If Sears wants to become more like a discounter, Mr. Woodrow would make sense and would draw cheers from Wall Street. Just one year younger than Target CEO Robert Ulrich, Mr. Woodrow might see the Sears job as his best chance to run a major company.

If the board is looking for more drastic measures-such as closing stores, exiting merchandise lines or splitting up the company-it may opt for someone with financial or turnaround experience. Mr. Day, who led a restructuring at Safeway before joining Sears in 1998, would fit that bill. When he left Safeway, Mr. Day made it clear he hoped someday to become a CEO.

The only obvious external candidate with firsthand knowledge of the problems facing Sears is Mr. Goddu, who's wrestling with them now at Ward's, another middle-market department store battered by innovative rivals and saddled with outmoded store layouts and unpopular mall locations.

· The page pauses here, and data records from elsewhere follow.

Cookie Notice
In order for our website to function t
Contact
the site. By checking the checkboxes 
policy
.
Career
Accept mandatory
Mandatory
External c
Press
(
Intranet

While Mr. Goddu has won praise for reconfiguring Ward's stores along the lines of a discounter and upgrading the merchandise, it's far too soon to declare him a success.

What's clear is that Sears is in for a long hunt. Mr. Adams said the search, which began early this year, won't be over in time for Sears' annual meeting next month. The company will say only that it's "evaluating internal candidates, as well as others from the retail industry."M

Mr. Baeb is a reporter at Crain's Chicago Business.